I can't see any part of Braveheart as a dispassionate laying out out of difficult historical truths. It was adventurism and eye candy. I think the extended torture scene was meant to entertain and titillate, not to open our eyes to different truths from different times. But I take your more general point, and there may be many other movies that would embody it for me perfectly. I'm seeing Braveheart in the broader context of "The Passion of the Christ" and "Payback"--just a few too many movies in a row with Gibson lingering on the torture a tad too eagerly, almost as if the rest of the story were an excuse to get to the torture.

Grim said...

I can't see any part of Braveheart as a dispassionate laying out out of difficult historical truths.

I have to say that Tex is right about this one.

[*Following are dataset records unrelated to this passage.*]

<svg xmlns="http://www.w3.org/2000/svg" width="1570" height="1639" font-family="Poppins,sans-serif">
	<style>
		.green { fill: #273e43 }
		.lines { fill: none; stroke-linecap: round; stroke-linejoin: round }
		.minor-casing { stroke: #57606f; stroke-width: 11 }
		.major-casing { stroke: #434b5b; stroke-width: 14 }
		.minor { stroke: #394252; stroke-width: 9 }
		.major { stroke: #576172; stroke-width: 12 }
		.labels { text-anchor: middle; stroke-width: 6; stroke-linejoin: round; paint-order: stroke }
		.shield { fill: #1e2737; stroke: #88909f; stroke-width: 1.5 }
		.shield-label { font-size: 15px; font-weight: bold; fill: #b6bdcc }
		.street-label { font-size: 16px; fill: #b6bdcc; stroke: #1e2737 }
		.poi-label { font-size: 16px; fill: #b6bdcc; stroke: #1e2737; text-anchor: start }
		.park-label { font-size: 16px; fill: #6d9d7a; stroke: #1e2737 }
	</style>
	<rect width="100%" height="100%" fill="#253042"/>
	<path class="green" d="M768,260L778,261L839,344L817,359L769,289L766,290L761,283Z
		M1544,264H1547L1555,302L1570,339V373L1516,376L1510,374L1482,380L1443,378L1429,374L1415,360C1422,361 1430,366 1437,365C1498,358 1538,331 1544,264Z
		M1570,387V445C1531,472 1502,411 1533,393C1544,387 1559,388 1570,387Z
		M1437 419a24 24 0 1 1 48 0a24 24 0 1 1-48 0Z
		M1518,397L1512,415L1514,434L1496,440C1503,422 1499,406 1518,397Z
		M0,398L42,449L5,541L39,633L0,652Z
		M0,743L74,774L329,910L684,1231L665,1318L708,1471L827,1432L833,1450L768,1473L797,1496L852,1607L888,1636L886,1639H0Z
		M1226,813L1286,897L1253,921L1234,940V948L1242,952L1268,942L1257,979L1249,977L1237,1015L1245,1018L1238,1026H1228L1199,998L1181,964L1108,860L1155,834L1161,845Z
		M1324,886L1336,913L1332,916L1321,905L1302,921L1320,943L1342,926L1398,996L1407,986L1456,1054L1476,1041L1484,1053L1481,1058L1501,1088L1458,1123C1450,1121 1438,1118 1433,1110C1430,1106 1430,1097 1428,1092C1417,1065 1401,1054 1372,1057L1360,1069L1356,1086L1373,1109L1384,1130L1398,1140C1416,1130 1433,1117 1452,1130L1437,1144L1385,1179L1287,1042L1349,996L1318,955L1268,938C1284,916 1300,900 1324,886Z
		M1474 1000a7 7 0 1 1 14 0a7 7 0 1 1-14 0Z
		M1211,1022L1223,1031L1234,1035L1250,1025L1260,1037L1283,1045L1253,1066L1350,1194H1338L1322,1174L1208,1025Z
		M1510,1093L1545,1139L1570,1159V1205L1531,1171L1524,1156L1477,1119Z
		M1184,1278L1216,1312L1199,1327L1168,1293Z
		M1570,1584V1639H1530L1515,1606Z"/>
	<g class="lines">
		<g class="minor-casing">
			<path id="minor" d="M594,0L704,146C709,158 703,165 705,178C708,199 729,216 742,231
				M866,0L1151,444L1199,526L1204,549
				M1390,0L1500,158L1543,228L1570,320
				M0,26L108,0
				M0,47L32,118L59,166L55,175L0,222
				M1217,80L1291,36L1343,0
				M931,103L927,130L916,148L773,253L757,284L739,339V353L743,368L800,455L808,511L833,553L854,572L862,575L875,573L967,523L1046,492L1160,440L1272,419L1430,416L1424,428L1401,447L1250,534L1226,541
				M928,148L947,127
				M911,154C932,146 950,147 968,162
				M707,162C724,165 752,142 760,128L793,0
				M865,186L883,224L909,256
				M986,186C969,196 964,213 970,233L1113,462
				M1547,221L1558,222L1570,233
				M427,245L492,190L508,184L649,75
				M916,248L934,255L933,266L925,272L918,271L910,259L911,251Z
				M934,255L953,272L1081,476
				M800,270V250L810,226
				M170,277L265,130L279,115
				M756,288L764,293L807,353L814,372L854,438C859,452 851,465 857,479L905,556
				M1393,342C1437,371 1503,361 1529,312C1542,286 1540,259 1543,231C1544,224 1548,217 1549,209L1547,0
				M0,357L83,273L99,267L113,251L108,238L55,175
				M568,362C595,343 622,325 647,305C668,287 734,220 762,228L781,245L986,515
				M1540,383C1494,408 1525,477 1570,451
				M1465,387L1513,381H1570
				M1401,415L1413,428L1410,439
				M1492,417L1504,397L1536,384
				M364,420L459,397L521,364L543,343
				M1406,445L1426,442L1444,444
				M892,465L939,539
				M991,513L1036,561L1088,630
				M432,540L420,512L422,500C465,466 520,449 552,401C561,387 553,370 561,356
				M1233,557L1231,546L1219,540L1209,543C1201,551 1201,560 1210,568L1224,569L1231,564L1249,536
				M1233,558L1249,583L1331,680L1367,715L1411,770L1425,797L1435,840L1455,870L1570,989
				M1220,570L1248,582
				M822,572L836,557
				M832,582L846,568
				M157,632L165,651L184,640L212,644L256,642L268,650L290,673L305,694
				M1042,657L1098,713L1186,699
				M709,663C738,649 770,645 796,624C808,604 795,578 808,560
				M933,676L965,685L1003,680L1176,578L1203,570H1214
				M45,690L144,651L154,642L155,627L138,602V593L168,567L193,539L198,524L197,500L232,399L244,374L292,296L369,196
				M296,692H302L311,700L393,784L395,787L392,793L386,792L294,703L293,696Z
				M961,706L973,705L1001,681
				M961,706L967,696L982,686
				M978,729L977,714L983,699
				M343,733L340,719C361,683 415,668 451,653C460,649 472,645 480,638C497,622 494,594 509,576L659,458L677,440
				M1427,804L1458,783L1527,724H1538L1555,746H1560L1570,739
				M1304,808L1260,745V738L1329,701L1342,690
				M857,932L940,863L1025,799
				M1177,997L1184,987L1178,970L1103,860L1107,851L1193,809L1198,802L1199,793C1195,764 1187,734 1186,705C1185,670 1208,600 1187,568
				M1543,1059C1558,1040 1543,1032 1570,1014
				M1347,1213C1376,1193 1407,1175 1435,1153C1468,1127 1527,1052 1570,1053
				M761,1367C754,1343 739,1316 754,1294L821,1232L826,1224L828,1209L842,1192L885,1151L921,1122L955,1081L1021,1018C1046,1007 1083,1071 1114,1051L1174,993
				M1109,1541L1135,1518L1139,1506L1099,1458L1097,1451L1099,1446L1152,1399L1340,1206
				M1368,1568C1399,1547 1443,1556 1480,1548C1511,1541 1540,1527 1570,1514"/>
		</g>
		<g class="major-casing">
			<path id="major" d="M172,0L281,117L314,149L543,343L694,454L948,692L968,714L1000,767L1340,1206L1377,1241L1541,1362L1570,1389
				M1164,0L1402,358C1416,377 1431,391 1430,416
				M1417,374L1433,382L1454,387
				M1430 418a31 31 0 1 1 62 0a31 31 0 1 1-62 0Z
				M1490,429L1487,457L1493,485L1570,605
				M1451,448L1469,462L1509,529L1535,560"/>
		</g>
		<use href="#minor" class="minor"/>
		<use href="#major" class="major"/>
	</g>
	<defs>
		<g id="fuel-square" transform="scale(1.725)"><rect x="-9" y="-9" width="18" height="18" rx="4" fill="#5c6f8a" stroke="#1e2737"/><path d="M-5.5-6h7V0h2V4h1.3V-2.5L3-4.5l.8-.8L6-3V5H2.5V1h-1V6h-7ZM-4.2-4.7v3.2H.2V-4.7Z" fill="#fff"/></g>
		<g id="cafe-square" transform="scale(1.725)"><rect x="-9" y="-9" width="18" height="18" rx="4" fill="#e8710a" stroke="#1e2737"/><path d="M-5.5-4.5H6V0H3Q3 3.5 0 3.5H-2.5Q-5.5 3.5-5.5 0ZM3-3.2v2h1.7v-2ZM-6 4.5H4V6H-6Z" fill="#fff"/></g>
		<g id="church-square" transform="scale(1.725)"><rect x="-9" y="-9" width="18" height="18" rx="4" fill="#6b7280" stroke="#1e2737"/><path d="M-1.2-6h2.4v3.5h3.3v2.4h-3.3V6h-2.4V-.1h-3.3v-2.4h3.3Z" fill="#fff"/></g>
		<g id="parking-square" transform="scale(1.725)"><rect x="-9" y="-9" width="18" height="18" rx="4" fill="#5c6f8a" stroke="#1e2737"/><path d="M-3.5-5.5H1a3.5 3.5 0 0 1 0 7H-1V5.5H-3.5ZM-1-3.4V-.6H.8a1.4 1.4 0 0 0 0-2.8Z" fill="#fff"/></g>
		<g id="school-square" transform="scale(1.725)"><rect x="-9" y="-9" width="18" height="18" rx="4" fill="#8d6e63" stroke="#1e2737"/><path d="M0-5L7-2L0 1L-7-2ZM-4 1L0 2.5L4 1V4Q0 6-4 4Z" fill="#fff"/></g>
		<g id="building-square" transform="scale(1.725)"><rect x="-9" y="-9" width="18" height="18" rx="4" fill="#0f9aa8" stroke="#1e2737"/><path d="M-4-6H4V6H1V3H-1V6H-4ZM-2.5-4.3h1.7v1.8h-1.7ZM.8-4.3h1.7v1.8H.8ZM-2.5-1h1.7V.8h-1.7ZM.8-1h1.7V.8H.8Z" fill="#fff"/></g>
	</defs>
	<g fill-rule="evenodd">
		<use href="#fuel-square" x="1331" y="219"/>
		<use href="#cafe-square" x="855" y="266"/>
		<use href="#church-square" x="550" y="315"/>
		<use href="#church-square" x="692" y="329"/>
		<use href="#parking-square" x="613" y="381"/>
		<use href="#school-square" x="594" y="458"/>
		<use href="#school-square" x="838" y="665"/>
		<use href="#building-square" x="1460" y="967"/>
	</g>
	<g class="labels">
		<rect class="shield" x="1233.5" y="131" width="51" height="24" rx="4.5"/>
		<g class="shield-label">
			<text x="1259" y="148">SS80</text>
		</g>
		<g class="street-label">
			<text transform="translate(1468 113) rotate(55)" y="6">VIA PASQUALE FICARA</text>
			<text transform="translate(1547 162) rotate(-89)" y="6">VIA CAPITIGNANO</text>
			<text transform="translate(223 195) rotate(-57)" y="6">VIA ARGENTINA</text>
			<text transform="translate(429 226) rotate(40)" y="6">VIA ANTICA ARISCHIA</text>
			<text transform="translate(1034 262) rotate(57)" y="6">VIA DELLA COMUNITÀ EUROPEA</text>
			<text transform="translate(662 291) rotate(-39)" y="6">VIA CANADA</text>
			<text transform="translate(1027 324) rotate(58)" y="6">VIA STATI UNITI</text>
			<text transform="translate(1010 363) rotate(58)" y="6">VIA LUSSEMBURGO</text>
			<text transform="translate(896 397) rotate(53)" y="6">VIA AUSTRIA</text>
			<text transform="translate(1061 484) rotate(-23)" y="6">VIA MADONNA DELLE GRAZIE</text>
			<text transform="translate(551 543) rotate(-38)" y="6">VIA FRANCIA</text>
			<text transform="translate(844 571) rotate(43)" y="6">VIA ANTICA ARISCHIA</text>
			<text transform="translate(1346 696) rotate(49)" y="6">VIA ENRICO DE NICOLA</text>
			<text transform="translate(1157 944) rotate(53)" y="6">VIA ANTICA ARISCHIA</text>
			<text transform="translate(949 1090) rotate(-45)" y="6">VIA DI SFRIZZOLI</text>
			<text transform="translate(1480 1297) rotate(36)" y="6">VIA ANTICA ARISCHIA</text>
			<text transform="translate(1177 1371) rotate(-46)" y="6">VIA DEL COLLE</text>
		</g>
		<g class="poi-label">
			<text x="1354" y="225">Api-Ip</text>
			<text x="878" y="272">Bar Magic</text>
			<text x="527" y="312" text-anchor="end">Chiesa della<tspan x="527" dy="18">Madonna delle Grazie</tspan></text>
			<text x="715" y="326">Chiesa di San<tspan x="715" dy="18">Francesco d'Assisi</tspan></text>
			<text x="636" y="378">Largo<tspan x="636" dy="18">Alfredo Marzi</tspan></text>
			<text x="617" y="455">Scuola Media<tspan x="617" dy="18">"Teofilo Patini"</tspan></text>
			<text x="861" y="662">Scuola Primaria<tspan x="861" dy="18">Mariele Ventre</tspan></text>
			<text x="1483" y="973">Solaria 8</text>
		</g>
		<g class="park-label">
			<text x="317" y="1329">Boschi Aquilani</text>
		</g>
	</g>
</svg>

Take their presentation of the Battle of Stirling Bridge, for example.

The great kilt is deployed hundreds of years too early and inaccurately made so as to closely fit the body. The woad is off by hundreds more years in the other direction. The princess used as a love interest, with the suggestion that Wallace fathered her child, would have been a child rather than a grown woman.

One could go on at great length -- I'm sure someone has, if you look around.